**DOCUMENT PASSAGE**:
• • •

Who will champion academic researchers and teachers? The first line of Lord Mandelson’s December 2009 grant letter on higher education funding to Tim Melville-Ross, chairman of the Higher Education Funding Council for England, says: “I am writing to you to confirm the council’s budgets for 2010-11, and the objectives that the government looks to you to meet in spending the funds allocated to you.”
This sentence alone would have raised howls of fury from academics only a few decades ago. However, their position has deteriorated so steeply that we now have the bizarre situation of Hefce, rather than the government, announcing news of a 9 per cent cut in funding and dutifully presenting it with no expressions of protest or concern.
Like children given something whose value they do not appreciate, the UK’s leaders seem to believe that there is nothing special about the academy. Its performance should therefore be subject to the same indiscriminate processes of “optimisation” and “performance assessment” that other institutions must endure. Its superb educational and research record has apparently been set aside.

• • •

**EXTRACTED ENTRIES**:
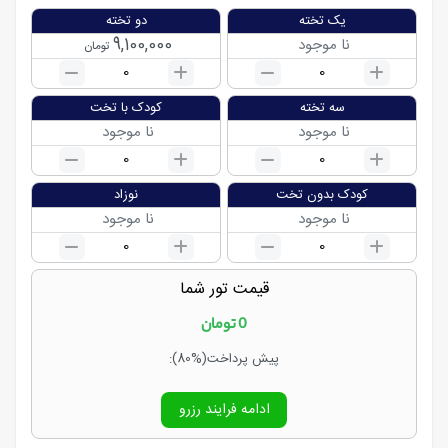
یک تخته
دو تخته
9,100,000
نا موجود
تومان
0
0
سه تخته
کودک با تخت
نا موجود
نا موجود
0
0
کودک بدون تخت
نوزاد
نا موجود
نا موجود
0
0
قیمت تور شما
0
تومان
پیش پرداخت
(80%)
:
ادامه فرایند رزرو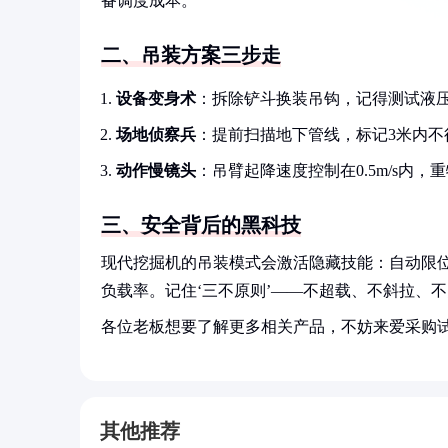
备调度成本。
二、吊装方案三步走
设备变身术
：拆除铲斗换装吊钩，记得测试液
场地侦察兵
：提前扫描地下管线，标记3米内不
动作慢镜头
：吊臂起降速度控制在0.5m/s内，
三、安全背后的黑科技
现代挖掘机的吊装模式会激活隐藏技能：自动限
负载率。记住‘三不原则’——不超载、不斜拉、不
各位老板想要了解更多相关产品，不妨来爱采购
其他推荐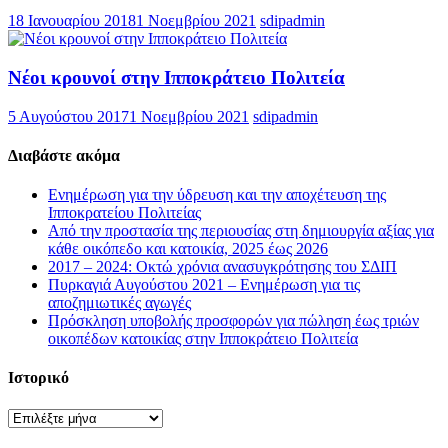
18 Ιανουαρίου 2018
1 Νοεμβρίου 2021
sdipadmin
Nέοι κρουνοί στην Ιπποκράτειο Πολιτεία
5 Αυγούστου 2017
1 Νοεμβρίου 2021
sdipadmin
Διαβάστε ακόμα
Ενημέρωση για την ύδρευση και την αποχέτευση της
Ιπποκρατείου Πολιτείας
Από την προστασία της περιουσίας στη δημιουργία αξίας για
κάθε οικόπεδο και κατοικία, 2025 έως 2026
2017 – 2024: Οκτώ χρόνια ανασυγκρότησης του ΣΔΙΠ
Πυρκαγιά Αυγούστου 2021 – Ενημέρωση για τις
αποζημιωτικές αγωγές
Πρόσκληση υποβολής προσφορών για πώληση έως τριών
οικοπέδων κατοικίας στην Ιπποκράτειο Πολιτεία
Ιστορικό
Ιστορικό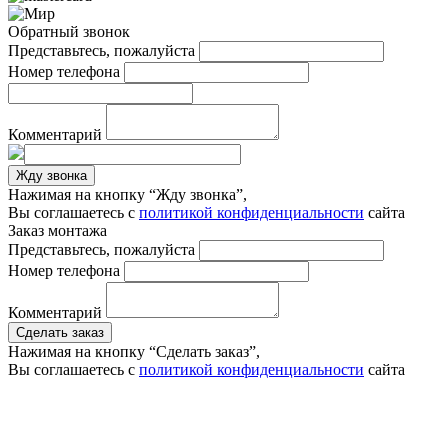
Обратный звонок
Представьтесь, пожалуйста
Номер телефона
Комментарий
Жду звонка
Нажимая на кнопку “Жду звонка”,
Вы соглашаетесь с
политикой конфиденциальности
сайта
Заказ монтажа
Представьтесь, пожалуйста
Номер телефона
Комментарий
Сделать заказ
Нажимая на кнопку “Сделать заказ”,
Вы соглашаетесь с
политикой конфиденциальности
сайта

• • •

List every passage that the text on higher education funding encloses in quotation marks.

- "I am writing to you to confirm the council's budgets for 2010-11, and the objectives that the government looks to you to meet in spending the funds allocated to you."
- "optimisation"
- "performance assessment"